WANTED

Dr. Thomas Cooper

For Sedition
Dr. Thomas Cooper was born in 1759 in Westminister, England. He enrolled at Oxford in 1779, but did not graduate. He studied law at his father's behest, but was personally interested in the sciences.

After leaving Oxford, he worked several years as a printer and a pamphleteer, travelling throughout England. He was an outspoken critic of the slave trade and other government policies, and left England for Paris to participate in the French Revolution. He became "obnoxious" to the Government for his liberal sentiments, and his house was attacked in a "Church and King" riot in 1790. Cooper opted to emigrate to the United States in 1794. It is believed his daughter Eliza was born in England.

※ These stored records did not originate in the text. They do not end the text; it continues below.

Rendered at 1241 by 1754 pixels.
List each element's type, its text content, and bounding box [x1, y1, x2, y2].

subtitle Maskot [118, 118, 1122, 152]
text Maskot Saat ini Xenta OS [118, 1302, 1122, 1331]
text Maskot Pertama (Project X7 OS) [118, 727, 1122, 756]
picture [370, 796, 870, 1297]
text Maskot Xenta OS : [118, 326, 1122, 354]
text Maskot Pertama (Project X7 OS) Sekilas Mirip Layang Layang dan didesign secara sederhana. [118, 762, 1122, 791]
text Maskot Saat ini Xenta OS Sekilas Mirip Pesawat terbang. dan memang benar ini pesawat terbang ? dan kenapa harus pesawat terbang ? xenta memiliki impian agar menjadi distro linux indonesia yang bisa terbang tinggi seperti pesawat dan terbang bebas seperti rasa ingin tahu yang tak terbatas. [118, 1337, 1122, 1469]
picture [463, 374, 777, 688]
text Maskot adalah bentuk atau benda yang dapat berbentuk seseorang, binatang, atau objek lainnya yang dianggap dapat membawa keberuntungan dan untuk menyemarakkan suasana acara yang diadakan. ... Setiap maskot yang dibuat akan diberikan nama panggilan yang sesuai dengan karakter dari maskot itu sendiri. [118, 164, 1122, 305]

Settling in Carlisle, Pennsylvania, Cooper worked as a lawyer, land commissioner, judge and professor. First teaching Chemistry and Mineralogy at Dickinson College (1811), he eventually accepted a position at the University of Pennsylvania (1816). In 1819, Dr. Cooper accepted a professorship at the University of South Carolina of which he subsequently became President.

Dr. Cooper quickly became involved with early American politics. He put his printing skills to use criticizing government officials and championing the causes of Thomas Jefferson and other states' rights advocates. Cooper's outspokenness ("arbitrary conduct") eventually cost him his appointment as a judge (1811). In fact, eleven years earlier, Dr. Cooper was one of the first individuals to be arrested, convicted, jailed and fined under the notorious Alien and Sedition Laws of the Adams administration. Dr. Cooper's fine was refunded posthumously to his heirs by an Act of Congress.

Scanned copies of Cooper's 'Seditious' newspaper article, arrest warrant, 'Not Guilty' plea, supoenas and sentence documents are online at the
National Archives and Records Administration.

A scanned correspondence of over 30 letters with Thomas Jefferson survives in the Manuscript Division of the
Library of Congress.

Dr. Cooper, like Jefferson, was an avid correspondent, and copies of his letters can be found in university and institutional archives throughout the world. He published several books on topics of science and law and edited the South Carolina Legal Code.

Cooperville, South Carolina was named in his honor.